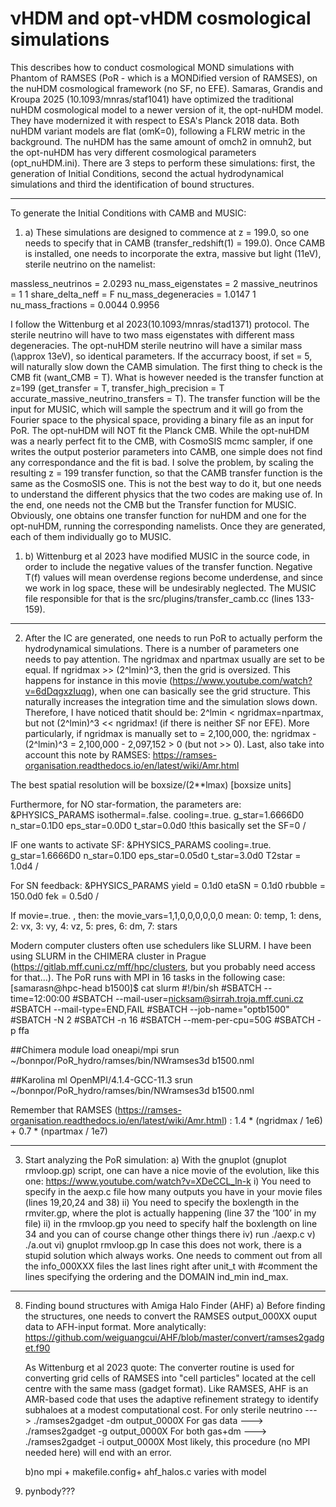 # νHDM and opt-νHDM cosmological simulations 
This describes how to conduct cosmological MOND simulations with Phantom of RAMSES (PoR - which is a MONDified version of RAMSES), on the nuHDM cosmological framework (no SF, no EFE). Samaras, Grandis and Kroupa 2025 (10.1093/mnras/staf1041) have optimized the traditional nuHDM cosmological model to a newer version of it, the opt-nuHDM model. They have modernized it with respect to ESA's Planck 2018 data. Both nuHDM variant models are flat (omK=0), following a FLRW metric in the background. The nuHDM has the same amount of omch2 in omnuh2, but the opt-nuHDM has very different cosmological parameters (opt_nuHDM.ini). There are 3 steps to perform these simulations: first, the generation of Initial Conditions, second the actual hydrodynamical simulations and third the identification of bound structures.

----------------------------------------------------------------------------------------------------------------------------------------------------------------------------------------

To generate the Initial Conditions with CAMB and MUSIC: 
1. a) These simulations are designed to commence at z = 199.0, so one needs to specify that in CAMB (transfer_redshift(1) = 199.0). Once CAMB is installed, one needs to incorporate the extra, massive but light (11eV), sterile neutrino on the namelist:
   
massless_neutrinos = 2.0293
nu_mass_eigenstates = 2
massive_neutrinos = 1 1
share_delta_neff = F
nu_mass_degeneracies = 1.0147 1
nu_mass_fractions = 0.0044 0.9956

I follow the Wittenburg et al 2023(10.1093/mnras/stad1371) protocol. The sterile neutrino will have to two mass eigenstates with different mass degeneracies. The opt-nuHDM sterile neutrino will have a similar mass (\approx 13eV), so identical parameters. If the accurracy boost, if set = 5, will naturally slow down the CAMB simulation.  The first thing to check is the CMB fit (want_CMB = T). What is however needed is the transfer function at z=199 (get_transfer = T, transfer_high_precision = T accurate_massive_neutrino_transfers = T). The transfer function will be the input for MUSIC, which will sample the spectrum and it will go from the Fourier space to the physical space, providing a binary file as an input for PoR. The opt-nuHDM will NOT fit the Planck CMB. While the opt-nuHDM was a nearly perfect fit to the CMB, with CosmoSIS mcmc sampler, if one writes the output posterior parameters into CAMB, one simple does not find any correspondance and the fit is bad. I solve the problem, by scaling the resulting z = 199 transfer function, so that the CAMB transfer function is the same as the CosmoSIS one. This is not the best way to do it, but one needs to understand the different physics that the two codes are making use of. In the end, one needs not the CMB but the Transfer function for MUSIC. Obviously, one obtains one transfer function for nuHDM and one for the opt-nuHDM, running the corresponding namelists. Once they are generated, each of them individually go to MUSIC.

1. b) Wittenburg et al 2023 have modified MUSIC in the source code, in order to include the negative values of the transfer function. Negative T(f) values will mean overdense regions become underdense, and since we work in log space, these will be undesirably neglected. The MUSIC file responsible for that is the src/plugins/transfer_camb.cc (lines 133-159).
----------------------------------------------------------------------------------------------------------------------------------------------------------------------------------------

2. After the IC are generated, one needs to run PoR to actually perform the hydrodynamical simulations. There is a number of parameters one needs to pay attention. The ngridmax and npartmax usually are set to be equal. If ngridmax >> (2^lmin)^3, then the grid is oversized. This happens for instance in this movie (https://www.youtube.com/watch?v=6dDqgxzIuqg), when one can basically see the grid structure. This naturally increases the integration time and the simulation slows down. Therefore, I have noticed thatit should be: 2^lmin < ngridmax=npartmax, but not (2^lmin)^3 << ngridmax! (if there is neither SF nor EFE). More particularly, if ngridmax is manually set to = 2,100,000, the:
ngridmax - (2^lmin)^3 = 2,100,000 - 2,097,152 > 0 (but not >> 0). Last, also take into account this note by RAMSES: https://ramses-organisation.readthedocs.io/en/latest/wiki/Amr.html

The best spatial resolution will be boxsize/(2**lmax) [boxsize units]

Furthermore, for NO star-formation, the parameters are:
&PHYSICS_PARAMS
isothermal=.false.
cooling=.true.
g_star=1.6666D0
n_star=0.1D0
eps_star=0.0D0
t_star=0.0d0 !this basically set the SF=0
/

IF one wants to activate SF:
&PHYSICS_PARAMS
cooling=.true.
g_star=1.6666D0
n_star=0.1D0
eps_star=0.05d0
t_star=3.0d0
T2star = 1.0d4
/

For SN feedback:
&PHYSICS_PARAMS
yield = 0.1d0
etaSN = 0.1d0
rbubble = 150.0d0
fek = 0.5d0
/

If movie=.true. , then:
the movie_vars=1,1,0,0,0,0,0,0 mean:
0: temp, 1: dens, 2: vx, 3: vy, 4: vz, 5: pres, 6: dm, 7: stars

Modern computer clusters often use schedulers like SLURM. I have been using SLURM in the  CHIMERA cluster in Prague (https://gitlab.mff.cuni.cz/mff/hpc/clusters, but you probably need access for that...). 
The PoR runs with MPI in 16 tasks in the following case:
[samarasn@hpc-head b1500]$ cat slurm
#!/bin/sh
#SBATCH --time=12:00:00
#SBATCH --mail-user=nicksam@sirrah.troja.mff.cuni.cz
#SBATCH --mail-type=END,FAIL
#SBATCH --job-name="optb1500"
#SBATCH -N 2
#SBATCH -n 16
#SBATCH --mem-per-cpu=50G
#SBATCH -p ffa

##Chimera
module load oneapi/mpi 
srun ~/bonnpor/PoR_hydro/ramses/bin/NWramses3d b1500.nml

##Karolina 
ml OpenMPI/4.1.4-GCC-11.3
srun ~/bonnpor/PoR_hydro/ramses/bin/NWramses3d b1500.nml

Remember that RAMSES (https://ramses-organisation.readthedocs.io/en/latest/wiki/Amr.html) :
1.4 * (ngridmax / 1e6) + 0.7 * (npartmax / 1e7) 

----------------------------------------------------------------------------------------------------------------------------------------------------------------------------------------

3. Start analyzing the PoR simulation:
a) With the gnuplot (gnuplot rmvloop.gp) script, one can have a nice movie of the evolution, like this one: https://www.youtube.com/watch?v=XDeCCL_ln-k
i) You need to specify in the aexp.c file how many outputs you have in your movie files (lines 19,20,24 and 38)
ii) You need to specify the boxlength in the rmviter.gp, where the plot is actually happening (line 37 the ’100’ in my file)
ii) in the rmvloop.gp you need to specify half the boxlength on line 34 and you can of course change other things there
iv) run ./aexp.c
v) ./a.out
vi) gnuplot rmvloop.gp
In case this does not work, there is a stupid solution which always works. One needs to comment out from all the info_000XXX files the last lines right after unit_t with #comment the
lines specifying the ordering and the DOMAIN ind_min ind_max.

----------------------------------------------------------------------------------------------------------------------------------------------------------------------------------------

8. Finding bound structures with Amiga Halo Finder (AHF)
   a) Before finding the structures, one needs to convert the RAMSES output_000XX ouput data to AFH-input format. More analytically:
   https://github.com/weiguangcui/AHF/blob/master/convert/ramses2gadget.f90
   
   As Wittenburg et al 2023 quote: The converter routine is used for converting grid cells of RAMSES into "cell particles" located at the cell centre with the same mass (gadget format). Like RAMSES, AHF is an AMR-based code that uses the adaptive refinement strategy to identify subhaloes at a modest computational cost.
   For only sterile neutrino ---> ./ramses2gadget -dm output_0000X
   For gas data              ---> ./ramses2gadget -g  output_0000X
   For both gas+dm           ---> ./ramses2gadget -i  output_0000X
Most likely, this procedure (no MPI needed here) will end with an error.

   b)no mpi + makefile.config+ ahf_halos.c varies with model




















10. pynbody???
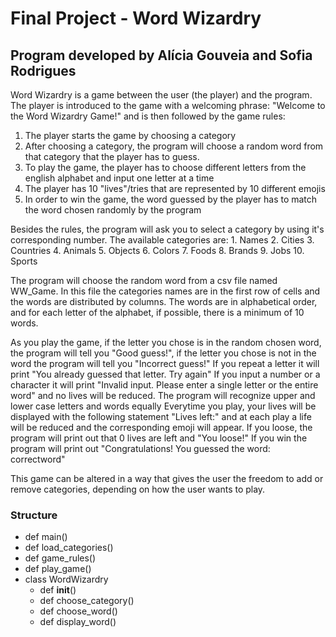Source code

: # Final Project - Word Wizardry
## Program developed by Alícia Gouveia and Sofia Rodrigues

Word Wizardry is a game between the user (the player) and the program. 
The player is introduced to the game with a welcoming phrase: "Welcome to the Word Wizardry Game!" and is then followed by the game rules:

   1) The player starts the game by choosing a category
   2) After choosing a category, the program will choose a random word from that category that the player has to guess.
   3) To play the game, the player has to choose different letters from the english alphabet and input one letter at a time
   4) The player has 10 "lives"/tries that are represented by 10 different emojis
   5) In order to win the game, the word guessed by the player has to match the word chosen randomly by the program

Besides the rules, the program will ask you to select a category by using it's corresponding number.
   The available categories are:
      1. Names
      2. Cities
      3. Countries
      4. Animals
      5. Objects
      6. Colors
      7. Foods
      8. Brands
      9. Jobs
      10. Sports

The program will choose the random word from a csv file named WW_Game. In this file the categories names are in the first row of cells and the words are distributed by columns. The words are in alphabetical order, and for each letter of the alphabet, if possible, there is a minimum of 10 words.

As you play the game, if the letter you chose is in the random chosen word, the program will tell you "Good guess!", if the letter you chose is not in the word the program will tell you "Incorrect guess!"
If you repeat a letter it will print "You already guessed that letter. Try again"
If you input a number or a character it will print "Invalid input. Please enter a single letter or the entire word" and no lives will be reduced. 
The program will recognize upper and lower case letters and words equally
Everytime you play, your lives will be displayed with the following statement "Lives left:" and at each play a life will be reduced and the corresponding emoji will appear. 
If you loose, the program will print out that 0 lives are left and "You loose!"
If you win the program will print out "Congratulations! You guessed the word: correctword"

This game can be altered in a way that gives the user the freedom to add or remove categories, depending on how the user wants to play.
   
### Structure
- def main()
- def load_categories()
- def game_rules()
- def play_game()
- class WordWizardry
    - def __init__()
    - def choose_category()
    - def choose_word()
    - def display_word()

○ ○ ○

Look above for the line with "- def play_game()", then copy it and each later line exactly, stopping at the last line of the records.

- def play_game()
- class WordWizardry
    - def __init__()
    - def choose_category()
    - def choose_word()
    - def display_word()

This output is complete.